* _Description of the task_
Please copy out each line of the listing that contains the word "topic".

* _Listed entries_
··········
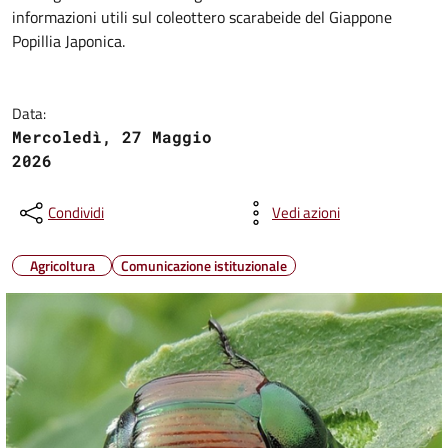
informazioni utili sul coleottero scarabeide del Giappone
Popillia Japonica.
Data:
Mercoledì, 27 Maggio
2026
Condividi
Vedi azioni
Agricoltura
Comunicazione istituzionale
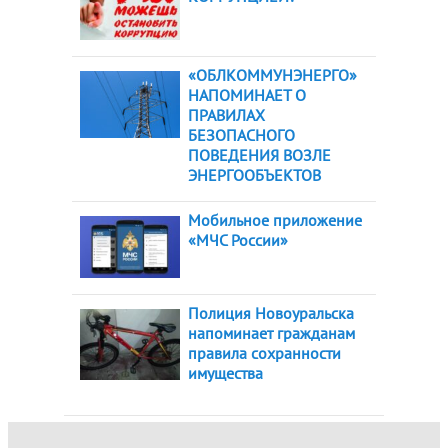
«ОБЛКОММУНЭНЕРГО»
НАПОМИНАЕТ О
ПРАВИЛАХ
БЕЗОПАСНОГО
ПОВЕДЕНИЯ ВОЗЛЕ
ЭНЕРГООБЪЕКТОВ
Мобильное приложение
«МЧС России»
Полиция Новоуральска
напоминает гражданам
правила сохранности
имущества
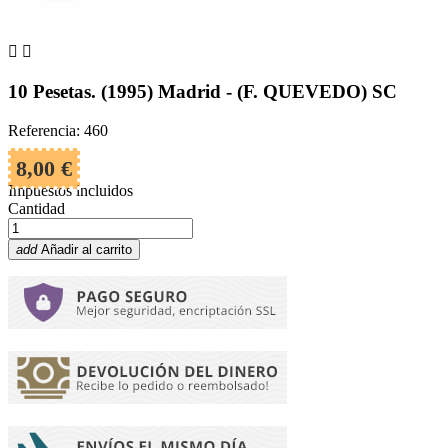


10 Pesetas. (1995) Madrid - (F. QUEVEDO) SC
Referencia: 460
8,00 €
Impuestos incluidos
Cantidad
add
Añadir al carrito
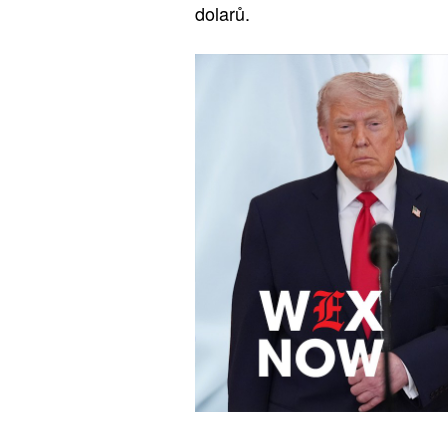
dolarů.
··········
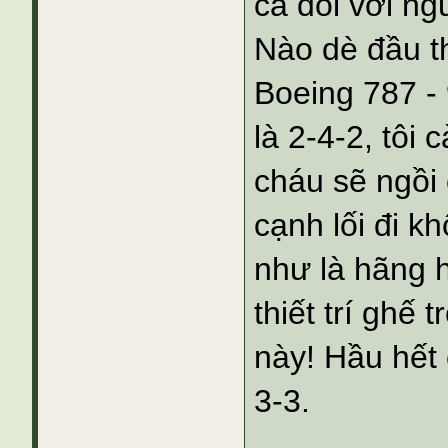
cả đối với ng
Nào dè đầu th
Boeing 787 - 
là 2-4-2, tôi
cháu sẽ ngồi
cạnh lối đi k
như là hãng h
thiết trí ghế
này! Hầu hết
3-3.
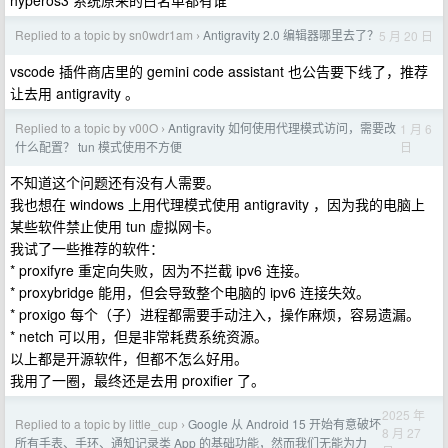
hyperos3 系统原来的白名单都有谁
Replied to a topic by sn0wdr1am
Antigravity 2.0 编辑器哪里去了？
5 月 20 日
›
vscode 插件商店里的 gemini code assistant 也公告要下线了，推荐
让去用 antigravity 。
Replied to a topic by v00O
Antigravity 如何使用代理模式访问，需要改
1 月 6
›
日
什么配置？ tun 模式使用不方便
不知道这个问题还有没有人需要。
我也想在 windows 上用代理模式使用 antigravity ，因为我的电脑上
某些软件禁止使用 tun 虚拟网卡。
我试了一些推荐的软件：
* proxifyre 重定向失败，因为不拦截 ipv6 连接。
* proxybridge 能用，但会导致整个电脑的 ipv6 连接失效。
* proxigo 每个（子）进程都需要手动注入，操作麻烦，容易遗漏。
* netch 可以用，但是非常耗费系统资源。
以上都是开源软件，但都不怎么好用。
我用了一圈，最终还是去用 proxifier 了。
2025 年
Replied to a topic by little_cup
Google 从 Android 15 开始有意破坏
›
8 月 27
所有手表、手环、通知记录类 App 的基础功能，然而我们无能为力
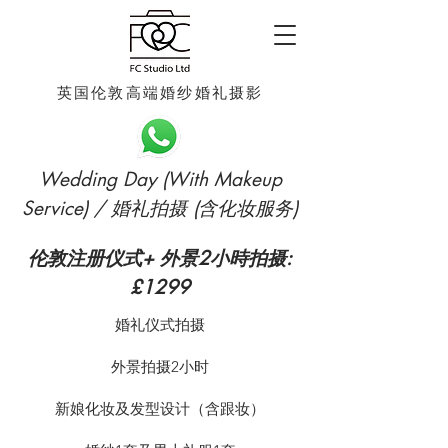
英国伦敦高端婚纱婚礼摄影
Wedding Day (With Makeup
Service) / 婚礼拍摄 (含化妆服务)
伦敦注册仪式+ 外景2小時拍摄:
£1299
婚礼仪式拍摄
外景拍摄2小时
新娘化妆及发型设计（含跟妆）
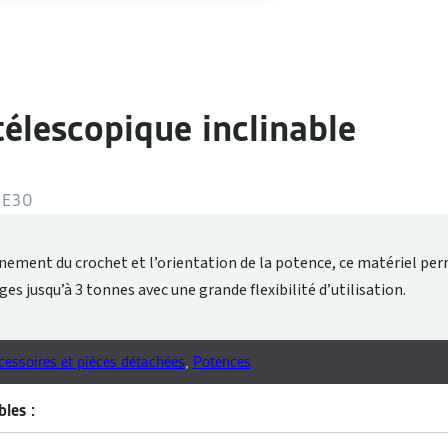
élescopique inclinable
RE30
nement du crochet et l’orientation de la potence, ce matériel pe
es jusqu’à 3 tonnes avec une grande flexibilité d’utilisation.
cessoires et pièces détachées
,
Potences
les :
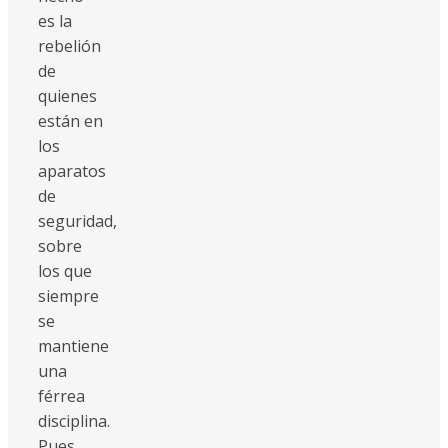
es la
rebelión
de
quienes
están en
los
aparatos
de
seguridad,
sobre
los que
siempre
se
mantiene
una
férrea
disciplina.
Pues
··········
* _Finished exercise_
Replied to a topic by sn0wdr1am
Replied to a topic by v00O
Replied to a topic by little_cup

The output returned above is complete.